Carbodicarbenes: Unexpected π-Accepting Ability during Reactivity with Small Molecules.
Wen-Ching ChenWei-Chih ShihTitel JurcaLili ZhaoDiego M AndradaChun-Jung PengChun-Chi ChangShu-Kai LiuYi-Ping WangYuh-Sheng WenGlenn P A YapChao-Ping HsuGernot FrenkingTiow-Gan OngPublished in: Journal of the American Chemical Society (2017)

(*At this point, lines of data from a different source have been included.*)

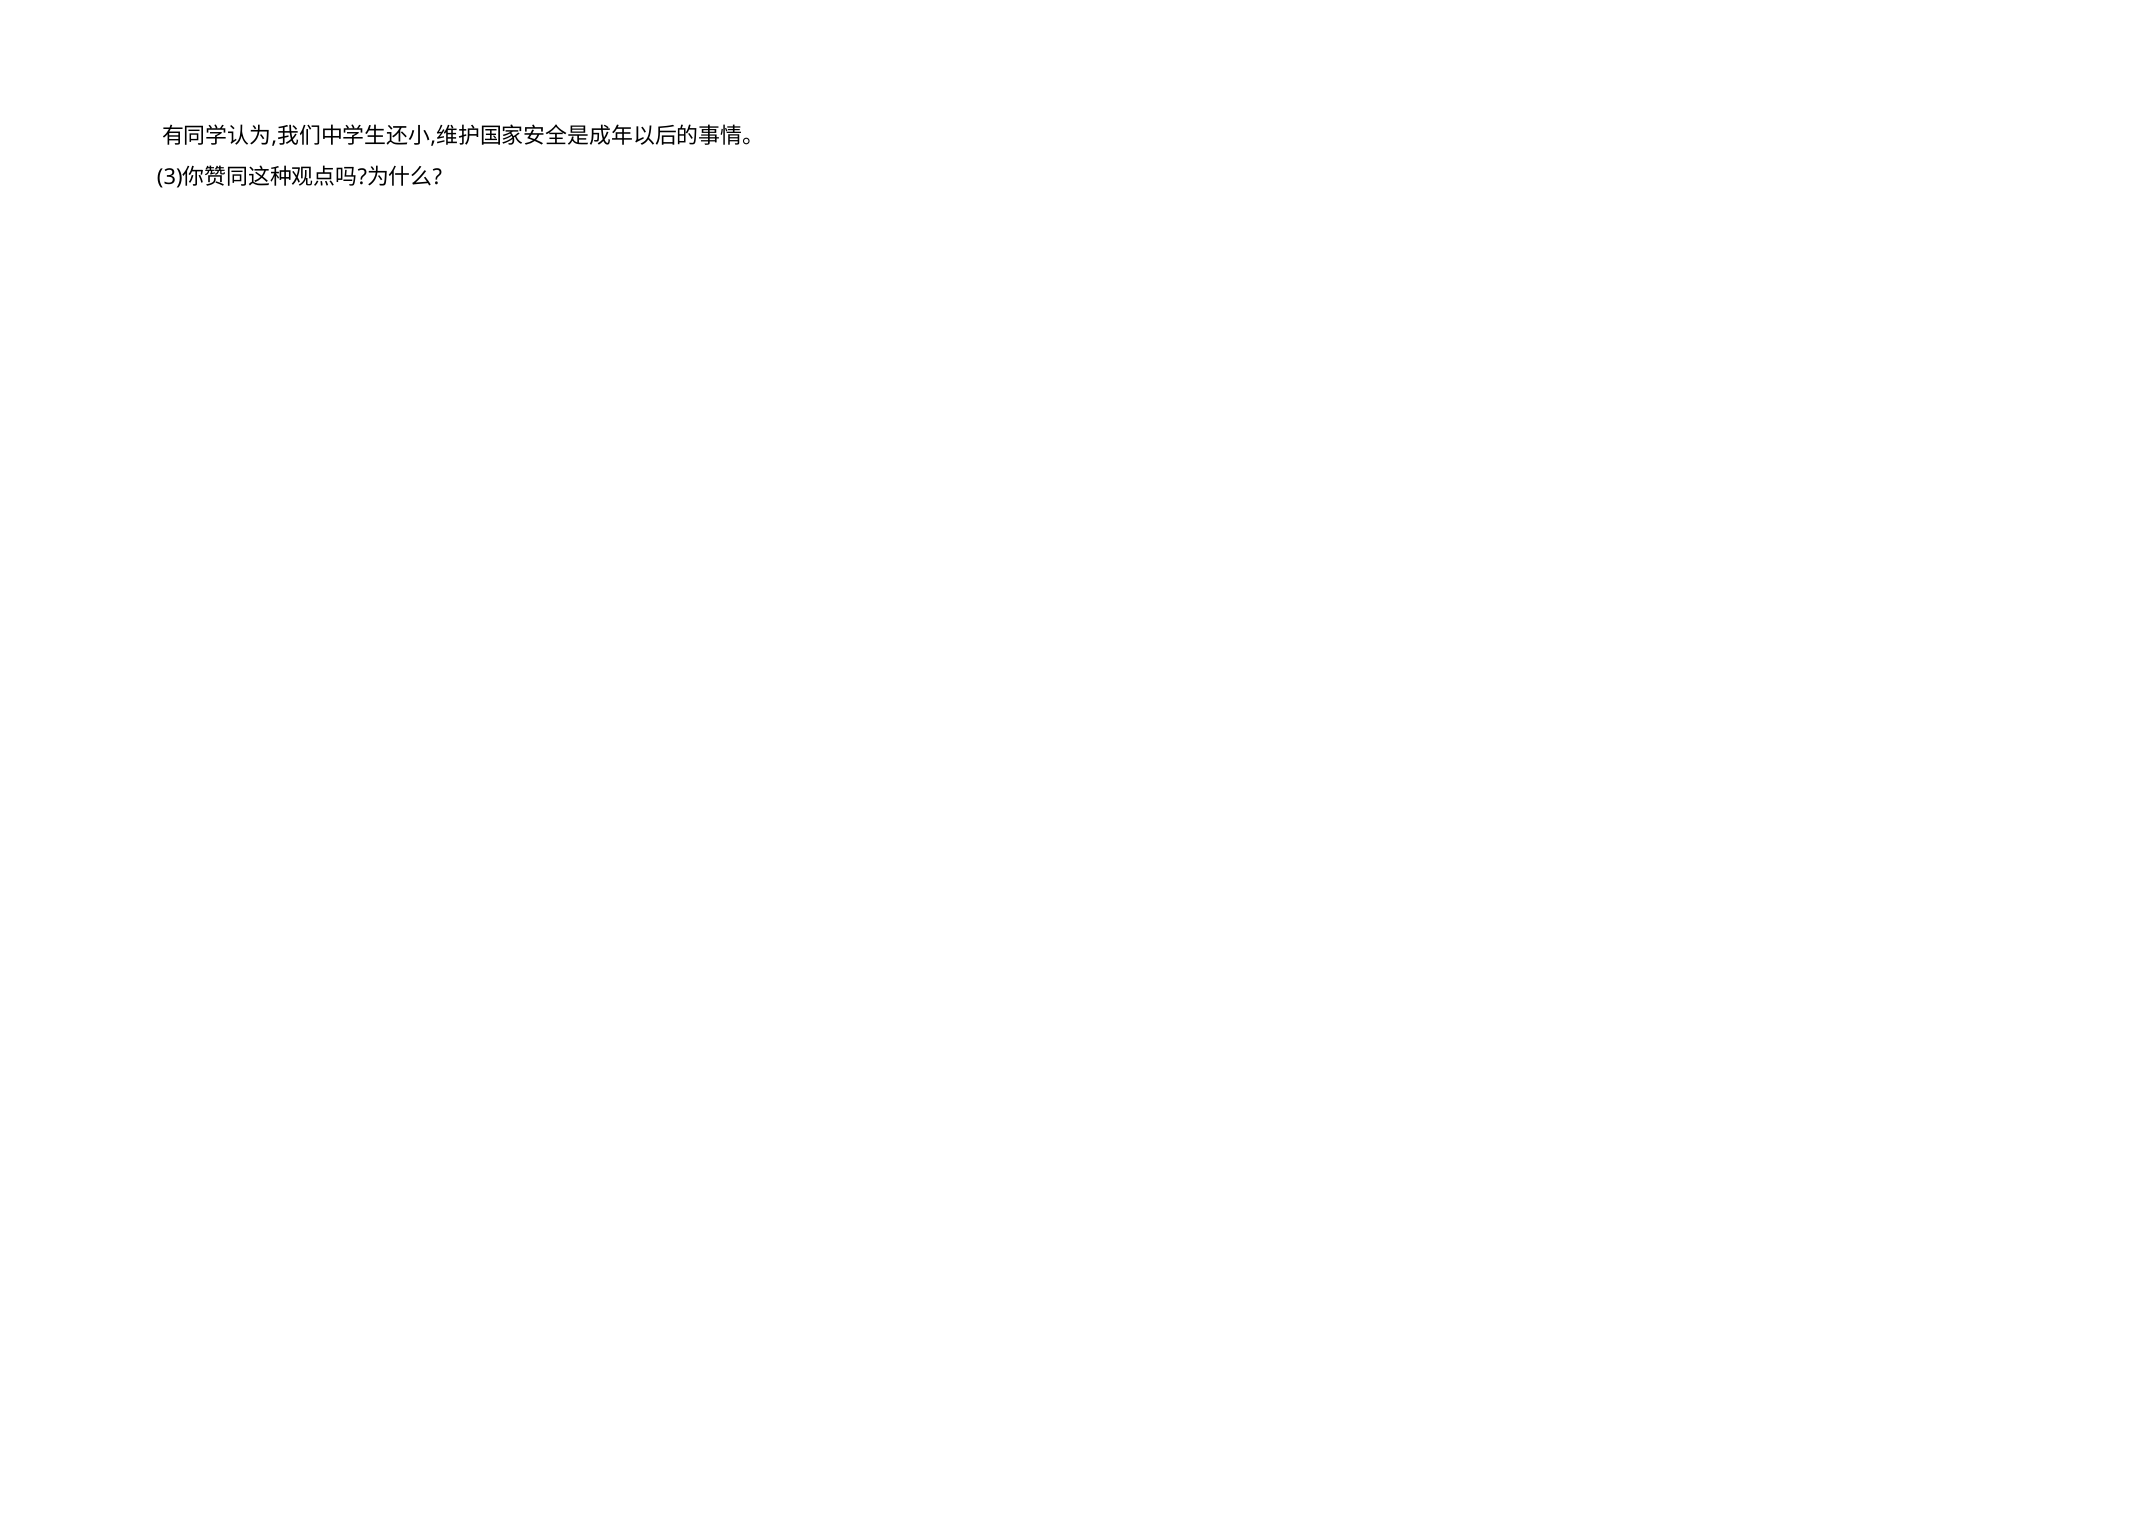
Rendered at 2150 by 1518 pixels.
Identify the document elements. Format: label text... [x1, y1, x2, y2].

text (3)你赞同这种观点吗?为什么? [118, 159, 1009, 191]
text 有同学认为,我们中学生还小,维护国家安全是成年以后的事情。 [118, 118, 1009, 150]
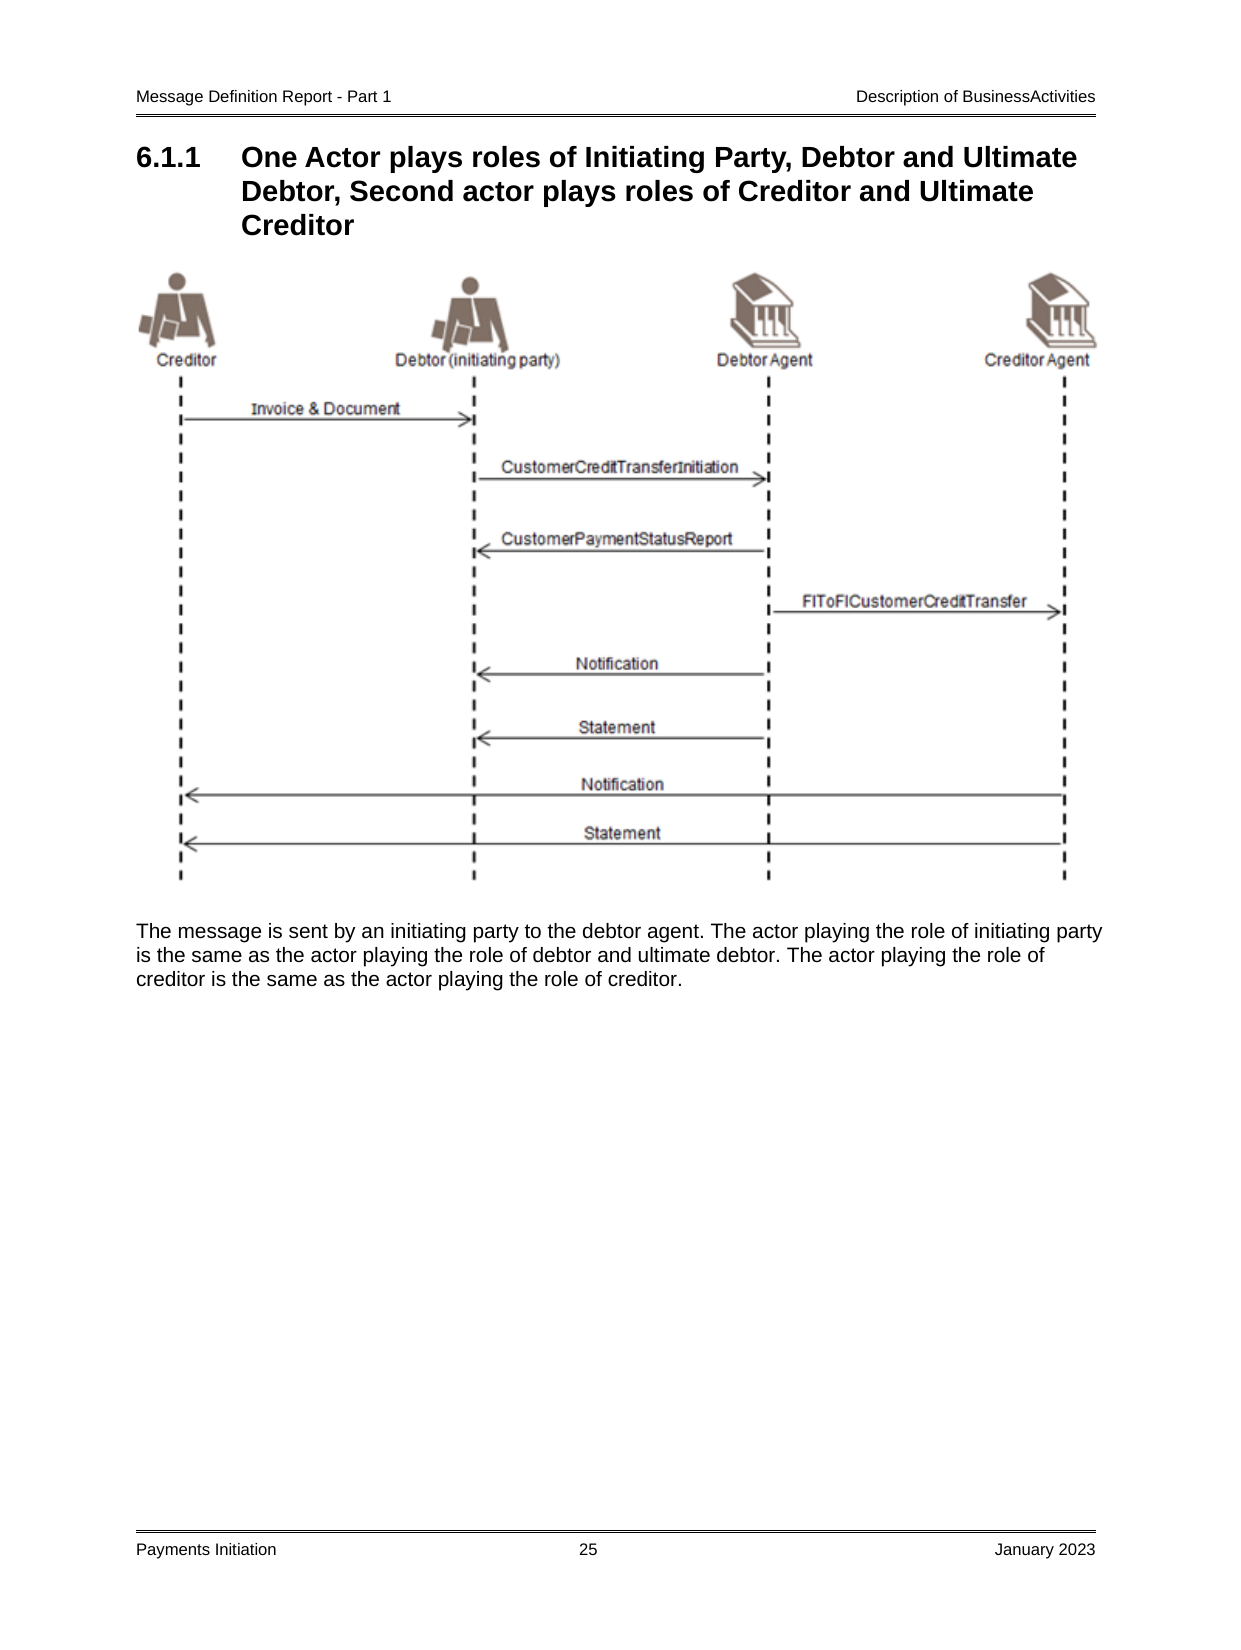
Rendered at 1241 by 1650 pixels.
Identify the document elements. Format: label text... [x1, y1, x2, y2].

text The message is sent by an initiating party to the debtor agent. The actor playing the role of initiating party is the same as the actor playing the role of debtor and ultimate debtor. The actor playing the role of creditor is the same as the actor playing the role of creditor. [136, 919, 1104, 991]
subtitle One Actor plays roles of Initiating Party, Debtor and Ultimate Debtor, Second actor plays roles of Creditor and Ultimate Creditor [136, 141, 1104, 241]
picture [136, 266, 1104, 882]
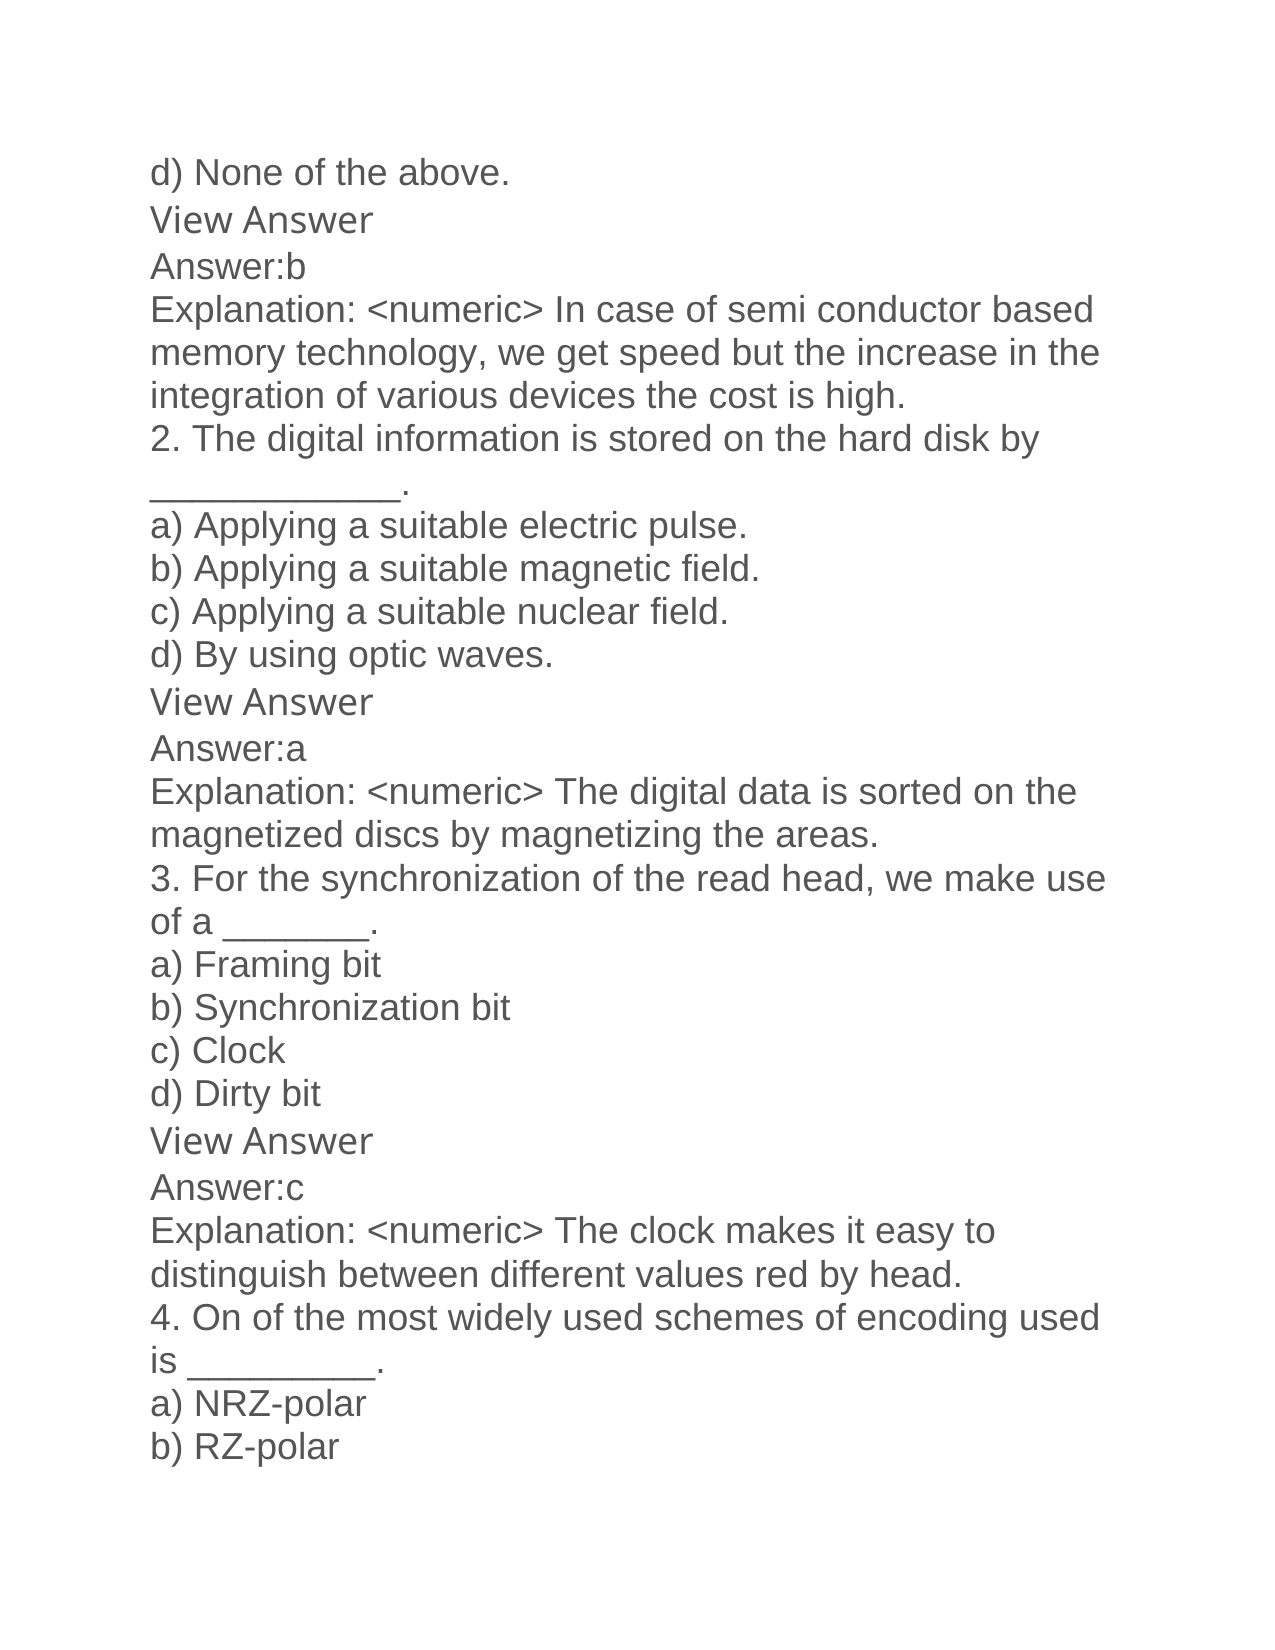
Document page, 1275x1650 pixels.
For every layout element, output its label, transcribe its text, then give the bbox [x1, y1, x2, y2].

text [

An investigation of carbodicarbenes, the less explored member of the carbenic complex/ligand family has yielded unexpected electronic features and concomitant reactivity. Observed 1,2-addition of E-H bonds (E = B, C, Si) across the carbone central carbon and that of the flanking N-heterocyclic carbene (NHC) fragment, combined with single-crystal X-ray studies of a model Pd complex strongly suggests a significant level of π-accepting ability at the central carbon of the NHC moiety. This feature is atypical of classic NHCs, which are strong σ-donors, with only nominal π-accepting ability. The unanticipated π-acidity is critical for engendering carbodicarbenes with reactivity more commonly observed with frustrated Lewis pairs (FLPs) rather than the more closely related NHCs and cyclic (alkyl)(amino)carbenes (CAACs).